Format every line of the entries below as a numbered list, skipping any blank lines. Keep the pictures out of your answer.

··· DATA FOR THIS EXERCISE ···

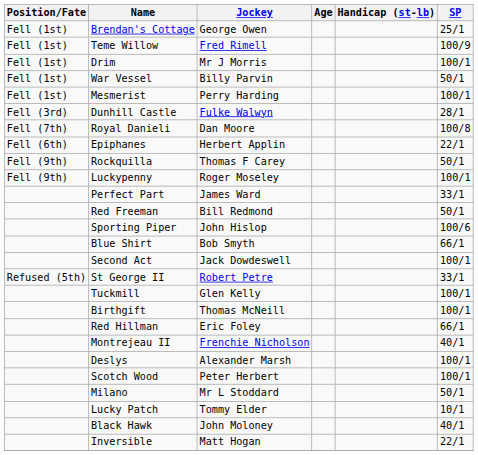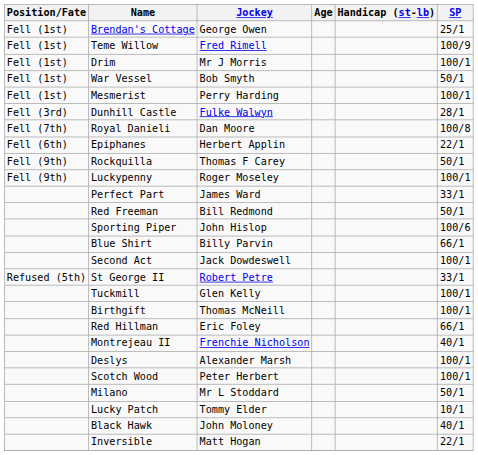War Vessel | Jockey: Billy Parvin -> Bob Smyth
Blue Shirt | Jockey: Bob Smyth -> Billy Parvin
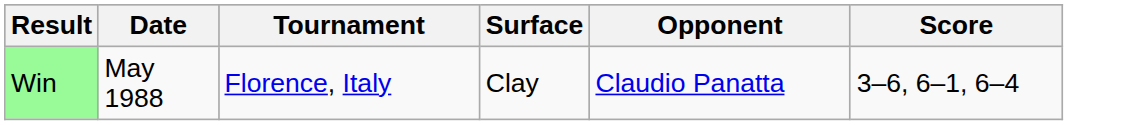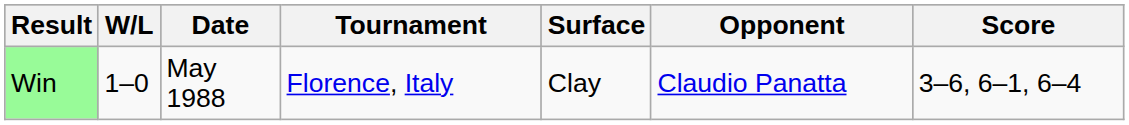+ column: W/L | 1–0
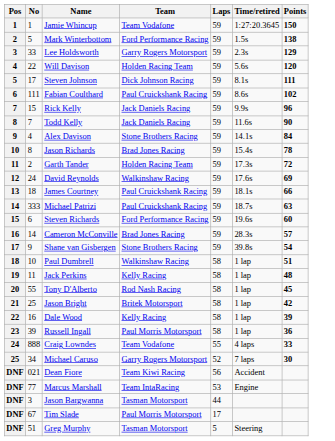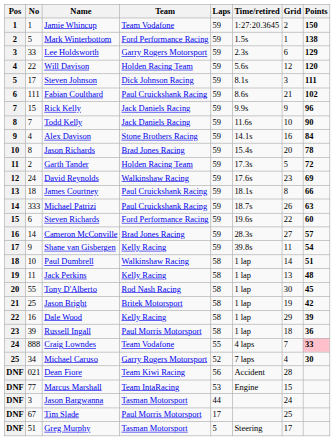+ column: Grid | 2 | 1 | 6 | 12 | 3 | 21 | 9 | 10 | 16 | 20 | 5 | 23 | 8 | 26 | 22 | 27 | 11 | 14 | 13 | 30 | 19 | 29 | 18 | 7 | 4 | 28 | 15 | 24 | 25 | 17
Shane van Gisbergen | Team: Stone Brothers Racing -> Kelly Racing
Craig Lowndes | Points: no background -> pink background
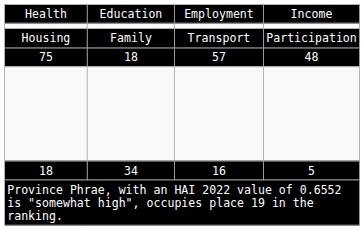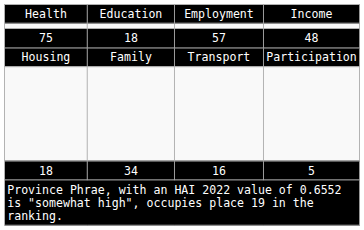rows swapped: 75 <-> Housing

···

**RESPONSE TO THE EXERCISE**.
1. War Vessel | Jockey: Billy Parvin -> Bob Smyth
2. Blue Shirt | Jockey: Bob Smyth -> Billy Parvin
3. + column: W/L | 1–0
4. + column: Grid | 2 | 1 | 6 | 12 | 3 | 21 | 9 | 10 | 16 | 20 | 5 | 23 | 8 | 26 | 22 | 27 | 11 | 14 | 13 | 30 | 19 | 29 | 18 | 7 | 4 | 28 | 15 | 24 | 25 | 17
5. Shane van Gisbergen | Team: Stone Brothers Racing -> Kelly Racing
6. Craig Lowndes | Points: no background -> pink background
7. rows swapped: 75 <-> Housing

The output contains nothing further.